Anyway… back to malingering …. he is a healthy speciman of a man …. and I’m sure he duped his Employer.. he’s 52…. and now fighting the CRA against taxing his wonderful pension ….. he has a brilliant mind … and I think he has planned this all out just like he ” plans” his trips and the escapades with all the women in his life .
If he suffers from PTSD .. he sure hides it well … like he thinks he’s hiding all his women from me ….

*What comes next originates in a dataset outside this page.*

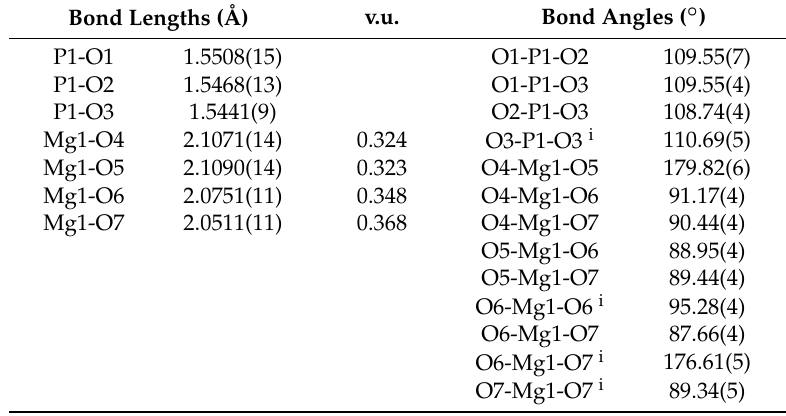
Table 2. Bond lengths, selected bond valences and bond angles for struvite.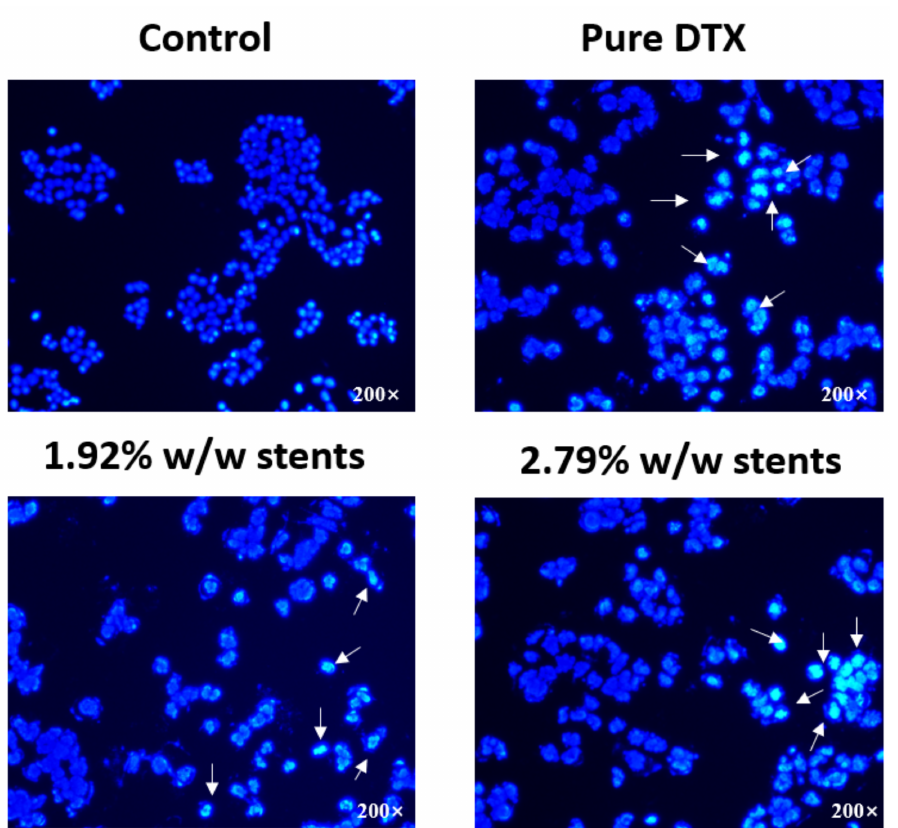
Figure 5. Fluorescence microscopy images showing the morphological differences of the nuclei of human oesophageal cancer cells (KYSE30) after incubation with DTX released from the stents and pure DTX (1 µ g/mL for all) for 48 h. Cells were fixed and stained with DNA-binding fluorochrome Hoechst 33,342 before visualisation. Arrows indicate characteristic apoptotic cells. ( n =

I know … why am I still doing this with him ? Am I sick too ? have asked myself that a lot .. I actually have and a
taking steps to release him and Me from this ” relationship ” , not calling , not emailing , not replying to emails… like he avoids that … so abnormal ,
it’s a matter of time ..I need to get myself at peace and mentally healthy again …. i think I am rambling now … sorry.. it really is good to get this all out… this blog has helped me recognize what I am dealing with..
Thanks for the “malingering ” info … I learn something every time
I read this Blog! May we be Strong and Courageous enough to deliver ourselves from the Spaths of this world!